This is when I started crying. I was petrified. Carnie still found it quite comical maybe unaware of their strength and their capability to jump on the bonnet smash the windscreen with a paw and rip us out. They had no fear in their eyes, we were their ball of string and they were going to toy with us. They could taste our fear in the air and I could almost swear they loved it.

The destruction of the back right tyre left but the right one to pop. And so these two males, later found out the notoriously naughty ones pursued the right one till ssssssssssssssssss and yet again we sank in submission to them, us and our little yellow beetle. Now my panic mode had set in and I started searching my phone for the number of the lion park I had luckily stored earlier that day. In a hysterical voice I rang reception to reach a fairly quiet, middle aged, woman.

Crying into the phone all I could manage to tell her was that our car was getting eating by lions. I managed to communicate across our fair location and she told me two things. One, the rangers were on their way, and two to sit as still as possible and be as quiet as possible.

Relieved to hear the first I got off the phone and panicked at the sound of the second as I saw Stefano shouting at these lions who now were attempting the front right tyre and Carnie who was angrily cursing at tourists in the wild dog enclosure now crowding around to get a better look at Friday feeding time.

Trying to shut them up I reached a new stage of hysteria as I looked back to Carnie; consuming the background to her portrait were the underneath of two huge paws bigger than her head, two big yellow eyes and a drooling mouth with big lion breath fogging the glass. Turning my head in another direction I saw on her right window a lion lean in and slowly lick the glass with this sandwich sized tongue. Once again I frantically called reception to find how long still to wait, she just said they were coming and to stay calm.

I retracted into a little ball. Carnie's shaking arm reached through to lock my window and as Stef caught her eye she started crying as well. He stopped yelling at the lions and we gave up to them. We sat as they rocked our car, dragging it by the chewed tyres. I prayered that one wouldn't jump on the bonnet. I just prayed they'd leave us alone. Carnie apparently was sitting their trying to analyse whether with her low pain threshold it would be better to just stab herself with a stick rather than been chewed in those jagged meat reeking teeth and Stef well he didn't admit to any paranoid worries he just said he was scared.

▶ Required action 1
List every part of a lion's body that the lion park passage mentions.
▶ Required action 2
Reproduce word for word the stretch of the lion park passage from "I retracted into" through "he was scared.".

▶ Records
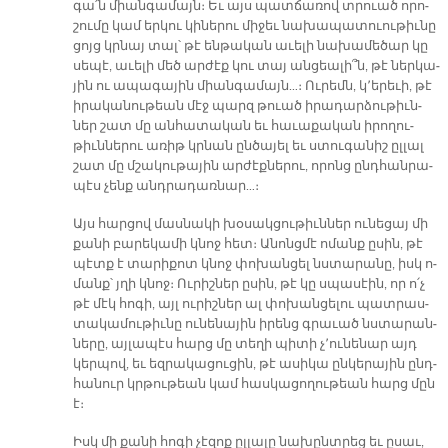
գա՛ն միան­գա­մայն։ Եւ այս պատ­ճա­ռով տրուած ո­րո­
շու­մը կամ եր­կու կի­նե­րու մի­ջեւ նա­խա­պա­տուու­թիւ­նը
ցոյց կրնայ տալ՝ թէ են­թա­կան ա­ւե­լի նա­խա­մե­ծար կը
սե­պէ, ա­ւե­լի մեծ ար­ժէք կու տայ ան­ցեա­լի՞ն, թէ ներ­կա­
յին ու ա­պա­գա­յին միան­գա­մայն…։ Ու­րեմն, կ՚ե­րե­ւի, թէ
ի­րա­կա­նու­թեան մէջ պարզ թուած ի­րա­դար­ձու­թիւն­
ներ շատ մը ան­հա­տա­կան եւ հա­ւա­քա­կան ի­րո­ղու­
թիւն­նե­րու ա­ռիթ կրնան ըն­ծա­յել եւ ստու­գա­նիշ ըլ­լալ
շատ մը մշա­կու­թա­յին ար­ժէք­նե­րու, ո­րոնց ընդ­հան­րա­
պէս չենք անդ­րա­դառ­նար…։
Այս հար­ցով մաս­նա­կի խօ­սակ­ցու­թիւն­ներ ու­նե­ցայ մի
քա­նի բա­րե­կա­մի կնոջ հետ։ Ա­նոնց­մէ ո­մանք ը­սին, թէ
պէտք է տա­րի­քոտ կնոջ փո­խան­ցել նստա­րա­նը, իսկ ո­
մանք՝ յղի կնոջ։ Ու­րիշ­ներ ը­սին, թէ կը սպա­սէին, որ ո՛չ
թէ մէկ հո­գի, այլ ու­րիշ­ներ ալ փո­խան­ցե­լու պատ­րաս­
տա­կա­մու­թիւ­նը ու­նե­նա­յին ի­րենց գրա­ւած նստա­րան­
նե­րը, այ­լա­պէս հարց մը տե­ղի պի­տի չ՚ու­նե­նար այդ
կեր­պով, եւ եզ­րա­կա­ցու­ցին, թէ ա­սի­կա ըն­կե­րա­յին ընդ­
հա­նուր կրթու­թեան կամ հաս­կա­ցո­ղու­թեան հարց մըն
է։
Իսկ մի քա­նի հո­գի չէ­զոք ըլ­լա­լը նա­խընտ­րեց եւ ը­սաւ,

▶ Response area 1
- paws
- eyes
- mouth
- tongue
- teeth

▶ Response area 2
I retracted into a little ball. Carnie's shaking arm reached through to lock my window and as Stef caught her eye she started crying as well. He stopped yelling at the lions and we gave up to them. We sat as they rocked our car, dragging it by the chewed tyres. I prayered that one wouldn't jump on the bonnet. I just prayed they'd leave us alone. Carnie apparently was sitting their trying to analyse whether with her low pain threshold it would be better to just stab herself with a stick rather than been chewed in those jagged meat reeking teeth and Stef well he didn't admit to any paranoid worries he just said he was scared.